GEORG FRIETZSCHE
Biography
Georg Frietzsche (1903 – 1986) studied between 1924 and 1928 at the University of Fine Art Berlin. His previous work was lost due to the war. In 1948, he held the position of lecturer for two years at the Giebichenstein University of Art and Design in Halle. He then lived and worked in Berlin. Since the beginning of the 1980s, museum exhibitions, acquisitions and specialist publications have made people more aware of the reputation of the artist (Berlin State Museums, Kunsthalle Bremen, Kupferstich-Kabinett Dresden, Museum Folkwang Essen, Pfalzgalerie Kaiserslautern, Saarland Museum Saarbrücken). 1999 Retrospective exhibition with a catalogue in the Kassel State Museums and in the Ostwall Museum in Dortmund.
Naturalistic analogies of great richness were created in Indian ink and watercolour from 1960 onwards, building on his own naturalistic-orientated early work and in coming to terms with the movements of the 1950s. The rhythms, correspondence, depth, structural processes obey an immanent order and are carried by a high sense of form. The individual phases are defined in continuous sequences. The 1970s mark a turning point as the process of concentration leads to a new foundation.
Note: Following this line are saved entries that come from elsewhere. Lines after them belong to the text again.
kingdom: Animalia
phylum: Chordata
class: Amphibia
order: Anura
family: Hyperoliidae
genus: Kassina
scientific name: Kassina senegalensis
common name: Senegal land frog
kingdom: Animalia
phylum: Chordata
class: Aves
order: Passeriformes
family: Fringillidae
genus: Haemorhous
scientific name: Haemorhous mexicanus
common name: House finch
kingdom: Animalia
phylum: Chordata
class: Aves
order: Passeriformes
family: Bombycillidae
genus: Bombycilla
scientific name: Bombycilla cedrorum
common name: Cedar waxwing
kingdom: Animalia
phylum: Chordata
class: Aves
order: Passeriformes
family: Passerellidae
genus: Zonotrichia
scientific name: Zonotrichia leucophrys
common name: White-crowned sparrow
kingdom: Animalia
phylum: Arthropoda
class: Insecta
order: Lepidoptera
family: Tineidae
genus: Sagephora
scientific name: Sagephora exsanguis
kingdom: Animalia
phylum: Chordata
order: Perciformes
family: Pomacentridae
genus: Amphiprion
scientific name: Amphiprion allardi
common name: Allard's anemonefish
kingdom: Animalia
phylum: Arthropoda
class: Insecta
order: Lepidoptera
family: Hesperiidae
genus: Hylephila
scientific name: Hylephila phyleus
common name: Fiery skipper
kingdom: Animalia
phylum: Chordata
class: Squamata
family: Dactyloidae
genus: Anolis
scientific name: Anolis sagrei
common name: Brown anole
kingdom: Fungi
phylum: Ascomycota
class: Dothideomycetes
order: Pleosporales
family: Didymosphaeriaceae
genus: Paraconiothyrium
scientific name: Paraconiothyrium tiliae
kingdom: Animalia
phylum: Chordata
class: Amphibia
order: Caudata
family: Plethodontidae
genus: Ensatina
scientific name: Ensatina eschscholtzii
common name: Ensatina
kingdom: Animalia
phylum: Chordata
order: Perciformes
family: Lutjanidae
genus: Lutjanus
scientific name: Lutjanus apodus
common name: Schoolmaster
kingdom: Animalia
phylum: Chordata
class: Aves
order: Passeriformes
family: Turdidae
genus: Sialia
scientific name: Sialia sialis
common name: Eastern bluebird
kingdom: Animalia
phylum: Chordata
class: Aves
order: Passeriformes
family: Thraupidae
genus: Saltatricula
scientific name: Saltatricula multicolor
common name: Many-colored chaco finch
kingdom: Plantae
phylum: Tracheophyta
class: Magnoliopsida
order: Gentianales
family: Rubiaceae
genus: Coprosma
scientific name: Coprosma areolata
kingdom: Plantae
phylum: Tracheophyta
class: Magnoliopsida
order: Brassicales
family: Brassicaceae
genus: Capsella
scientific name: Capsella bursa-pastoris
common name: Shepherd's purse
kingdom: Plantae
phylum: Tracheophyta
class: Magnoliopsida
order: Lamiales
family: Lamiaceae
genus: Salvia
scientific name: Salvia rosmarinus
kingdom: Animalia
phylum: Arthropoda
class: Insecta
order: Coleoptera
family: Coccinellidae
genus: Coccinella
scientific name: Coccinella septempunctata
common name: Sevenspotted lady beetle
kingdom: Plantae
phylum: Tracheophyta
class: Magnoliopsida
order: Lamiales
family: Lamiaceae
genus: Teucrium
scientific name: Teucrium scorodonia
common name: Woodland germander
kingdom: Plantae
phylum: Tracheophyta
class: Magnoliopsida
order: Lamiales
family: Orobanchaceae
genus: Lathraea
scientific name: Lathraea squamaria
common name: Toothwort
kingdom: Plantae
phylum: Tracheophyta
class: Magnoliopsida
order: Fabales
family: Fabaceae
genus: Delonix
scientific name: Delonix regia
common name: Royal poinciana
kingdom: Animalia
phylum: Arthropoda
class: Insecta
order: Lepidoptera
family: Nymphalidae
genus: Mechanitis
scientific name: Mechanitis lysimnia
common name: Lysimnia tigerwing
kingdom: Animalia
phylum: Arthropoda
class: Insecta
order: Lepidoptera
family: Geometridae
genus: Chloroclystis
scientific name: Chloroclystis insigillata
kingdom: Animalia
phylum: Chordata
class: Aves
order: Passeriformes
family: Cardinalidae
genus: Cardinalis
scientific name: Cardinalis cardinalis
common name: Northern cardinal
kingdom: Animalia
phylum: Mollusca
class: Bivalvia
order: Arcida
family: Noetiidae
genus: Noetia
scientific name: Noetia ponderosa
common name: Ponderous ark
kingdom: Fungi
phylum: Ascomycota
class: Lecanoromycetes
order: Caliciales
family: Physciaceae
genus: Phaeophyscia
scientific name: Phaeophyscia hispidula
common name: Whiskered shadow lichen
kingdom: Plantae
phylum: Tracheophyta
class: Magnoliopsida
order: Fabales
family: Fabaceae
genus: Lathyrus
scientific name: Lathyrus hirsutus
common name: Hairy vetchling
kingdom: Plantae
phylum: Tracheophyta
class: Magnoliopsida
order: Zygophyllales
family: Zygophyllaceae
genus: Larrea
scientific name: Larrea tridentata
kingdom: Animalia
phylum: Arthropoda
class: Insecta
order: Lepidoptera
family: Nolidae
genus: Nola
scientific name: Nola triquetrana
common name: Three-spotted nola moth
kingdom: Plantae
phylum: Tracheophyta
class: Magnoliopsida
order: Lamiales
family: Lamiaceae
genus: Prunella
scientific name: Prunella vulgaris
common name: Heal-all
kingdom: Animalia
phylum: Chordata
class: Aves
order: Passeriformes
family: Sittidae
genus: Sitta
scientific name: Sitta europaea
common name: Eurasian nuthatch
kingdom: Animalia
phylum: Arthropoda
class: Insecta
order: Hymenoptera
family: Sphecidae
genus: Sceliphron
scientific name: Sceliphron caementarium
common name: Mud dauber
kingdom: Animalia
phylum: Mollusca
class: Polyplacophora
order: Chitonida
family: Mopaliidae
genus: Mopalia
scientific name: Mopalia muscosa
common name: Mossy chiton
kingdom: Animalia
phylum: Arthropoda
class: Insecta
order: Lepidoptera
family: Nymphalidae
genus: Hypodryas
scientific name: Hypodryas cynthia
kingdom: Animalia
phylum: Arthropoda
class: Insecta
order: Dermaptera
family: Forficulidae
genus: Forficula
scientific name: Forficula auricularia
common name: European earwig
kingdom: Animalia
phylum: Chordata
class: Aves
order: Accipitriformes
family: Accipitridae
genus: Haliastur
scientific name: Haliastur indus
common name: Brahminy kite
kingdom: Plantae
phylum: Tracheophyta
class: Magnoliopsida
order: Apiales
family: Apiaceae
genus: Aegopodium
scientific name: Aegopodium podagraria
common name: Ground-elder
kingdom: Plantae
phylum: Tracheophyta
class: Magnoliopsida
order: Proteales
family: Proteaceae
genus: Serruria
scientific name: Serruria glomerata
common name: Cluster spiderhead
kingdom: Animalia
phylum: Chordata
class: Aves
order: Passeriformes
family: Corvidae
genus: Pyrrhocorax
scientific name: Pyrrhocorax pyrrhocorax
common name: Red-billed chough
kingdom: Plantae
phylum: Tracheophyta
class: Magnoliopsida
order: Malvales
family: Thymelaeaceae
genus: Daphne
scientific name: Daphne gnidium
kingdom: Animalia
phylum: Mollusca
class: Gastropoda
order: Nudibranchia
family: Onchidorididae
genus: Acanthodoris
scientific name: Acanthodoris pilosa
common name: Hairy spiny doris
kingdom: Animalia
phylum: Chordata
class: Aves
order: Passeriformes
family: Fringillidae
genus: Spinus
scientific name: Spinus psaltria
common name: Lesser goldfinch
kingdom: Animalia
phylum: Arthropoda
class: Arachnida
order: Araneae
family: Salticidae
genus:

It is the way of liberation, from the outer appearance to an inner, to “create a new significant nature that is entirely of the spirit” (Georg Frietzsche). This makes his work less at home in German post-war art. It is far from the frequently encountered arbitrariness of the formal and informal, but rather represents an original special form of great differentiation in the main movements of international abstraction.